Friday, Oct. 10, 1969

LIKE too many other small American communities, rural Surgoinsville, Tenn., has no doctor. When the town's only physician died in 1966, there was no one to take his place; his modern clinic has been closed ever since, and the 5,000 people who live in and around the little northeastern Tennessee community were forced to drive 28 miles to visit the nearest doctor in a neighboring town. Several months ago, the Rev. Robert E. Button, 28, one of a group of citizens who had been searching for a new doctor, saw an advertisement in TIME placed by a junior college that was seeking funds.

Wondering how a school so small could have afforded to pay for the full-page appeal, Button called Robert C. Barr, TIME'S associate ad director in New York, to inquire about the ad. Barr explained that the junior college appeal had been run without charge as part of a special program that TIME began for colleges three years ago. But Barr made Button a sporting proposition: if the town of Surgoinsville could supply the illustration and wording, TIME would run an ad free.

Main Street produced an ad worthy of Madison Avenue.
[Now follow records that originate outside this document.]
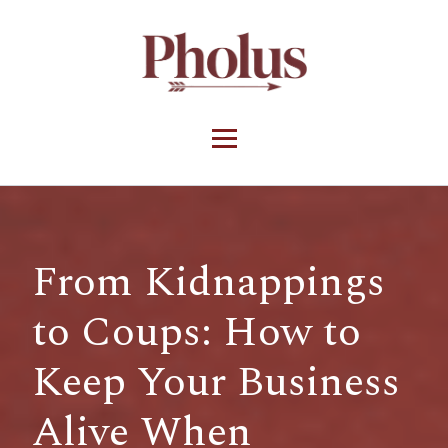
From Kidnappings
to Coups: How to
Keep Your Business
Alive When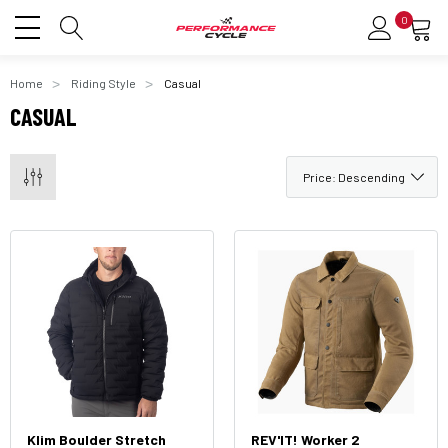
0
Home
Riding Style
Casual
CASUAL
Klim Boulder Stretch
REV'IT! Worker 2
The ad, which ran in several of TIME'S regional editions, showed a child peering through a door window bearing a "clinic closed" sign. Readers were asked to "help Surgoinsville find a doctor"--and, as it turns out, they did just that. The "Surgoinsville Interested Citizens' Committee" (SICK) received scores of responses. Sixteen physicians were among those who wrote, inquiring about setting up practice in Surgoinsville. By last week, the town had narrowed the candidates down to four, and it hopes to have its new doctor soon. "We had no idea that we could unleash such a landslide of publicity and reaction," Mr. Button says. The ad, he feels, also made the "plight of other small doctorless communities a matter of wide public knowledge."

Associate Editor David Tinnin, who wrote this week's cover story on Socialist Willy Brandt, has been following the evolution of postwar Germany since 1949, when he entered the University of Heidelberg. There he studied history and philosophy for four years; along the way, he also won two All-German collegiate track championships (in the 100 and 200 meter dashes)--and a German wife. When Kurt Kiesinger came to power in 1966, Tinnin wrote the cover story on the Chancellor that noted the waning days of the country's postwar era. In this week's story, which was edited by Senior Editor Ronald Kriss, Tinnin examines the opening of a new era for West Germany.

The Cover: Woodcut by Norman Gorbaty. This is the first TIME cover by Gorbaty, 37, who is an associate professor of graphic design at Manhattan's Cooper Union.